Ich besitze noch ein zweieinhalb Jahre altes iPad, das ich derzeit nur im heimischen WLAN betreibe, da die SIM-Karte nebst Vertrag meinem alten Arbeitgeber gehörte. Das wollte ich ändern, um auch unterwegs die Vorzüge des Tablets nutzen zu können.
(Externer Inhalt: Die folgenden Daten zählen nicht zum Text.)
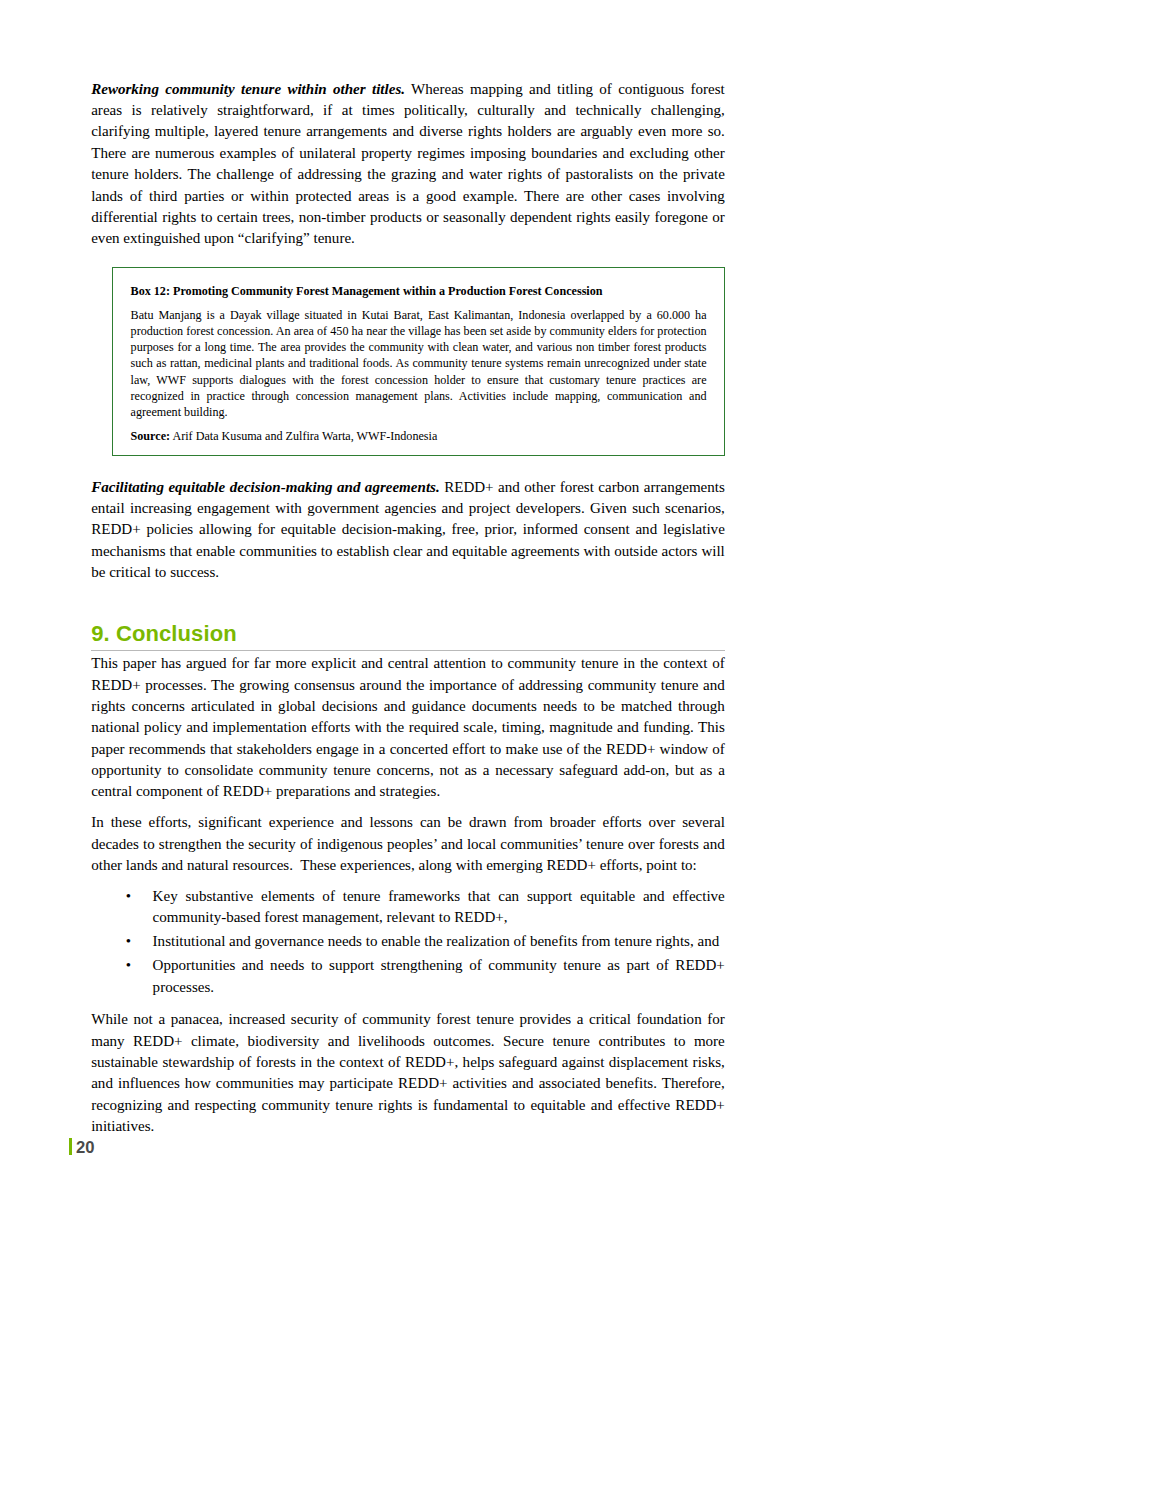Reworking community tenure within other titles. Whereas mapping and titling of contiguous forest areas is relatively straightforward, if at times politically, culturally and technically challenging, clarifying multiple, layered tenure arrangements and diverse rights holders are arguably even more so. There are numerous examples of unilateral property regimes imposing boundaries and excluding other tenure holders. The challenge of addressing the grazing and water rights of pastoralists on the private lands of third parties or within protected areas is a good example. There are other cases involving differential rights to certain trees, non-timber products or seasonally dependent rights easily foregone or even extinguished upon “clarifying” tenure.
Box 12: Promoting Community Forest Management within a Production Forest Concession
Batu Manjang is a Dayak village situated in Kutai Barat, East Kalimantan, Indonesia overlapped by a 60.000 ha production forest concession. An area of 450 ha near the village has been set aside by community elders for protection purposes for a long time. The area provides the community with clean water, and various non timber forest products such as rattan, medicinal plants and traditional foods. As community tenure systems remain unrecognized under state law, WWF supports dialogues with the forest concession holder to ensure that customary tenure practices are recognized in practice through concession management plans. Activities include mapping, communication and agreement building.
Source: Arif Data Kusuma and Zulfira Warta, WWF-Indonesia
Facilitating equitable decision-making and agreements. REDD+ and other forest carbon arrangements entail increasing engagement with government agencies and project developers. Given such scenarios, REDD+ policies allowing for equitable decision-making, free, prior, informed consent and legislative mechanisms that enable communities to establish clear and equitable agreements with outside actors will be critical to success.
9. Conclusion
This paper has argued for far more explicit and central attention to community tenure in the context of REDD+ processes. The growing consensus around the importance of addressing community tenure and rights concerns articulated in global decisions and guidance documents needs to be matched through national policy and implementation efforts with the required scale, timing, magnitude and funding. This paper recommends that stakeholders engage in a concerted effort to make use of the REDD+ window of opportunity to consolidate community tenure concerns, not as a necessary safeguard add-on, but as a central component of REDD+ preparations and strategies.
In these efforts, significant experience and lessons can be drawn from broader efforts over several decades to strengthen the security of indigenous peoples’ and local communities’ tenure over forests and other lands and natural resources. These experiences, along with emerging REDD+ efforts, point to:
Key substantive elements of tenure frameworks that can support equitable and effective community-based forest management, relevant to REDD+,
Institutional and governance needs to enable the realization of benefits from tenure rights, and
Opportunities and needs to support strengthening of community tenure as part of REDD+ processes.
While not a panacea, increased security of community forest tenure provides a critical foundation for many REDD+ climate, biodiversity and livelihoods outcomes. Secure tenure contributes to more sustainable stewardship of forests in the context of REDD+, helps safeguard against displacement risks, and influences how communities may participate REDD+ activities and associated benefits. Therefore, recognizing and respecting community tenure rights is fundamental to equitable and effective REDD+ initiatives.
20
Nach einiger Recherche kam ich darauf, einen Datentarif bei Vodafone abzuschließen, was ich am 17. September tat. Online natürlich, wo ich noch 10% Rabatt nutzen konnte. Als Option im Checkout-Prozess wählte ich die Lieferung in die noch frische und junge Flagship-Filiale am Hamburger Jungfernstieg. Soweit so gut. Scheinbar hat Vodafone die Filialen in sein E-Commerce-Geschäft mit einbezogen – löblich und fortschrittlich. Doch weit gefehlt:

Am 22. September bekam ich eine Nachricht von Vodafone: „Ihre Lieferung ist auf dem Weg zu Ihnen“. Juhu! Einige Tage später, genauer am 30.9., schaute ich beim Vodafone-Shop meiner Wahl vorbei. Gleich am Eingang wurde ich abgefangen – und zunächst einmal in die „Warteschleife“ geschickt. Eine Viertelstunde später hatte ein Mitarbeiter Zeit, aber lediglich eine kurze Antwort für mich parat: „Wenn Sie noch nicht gehört haben, dass die Sendung hier eingetroffen ist, dann ist diese auch noch nicht hier. Sie werden auf jeden Fall benachrichtigt.“ In Ordnung, da war ich wohl etwas zu ungeduldig.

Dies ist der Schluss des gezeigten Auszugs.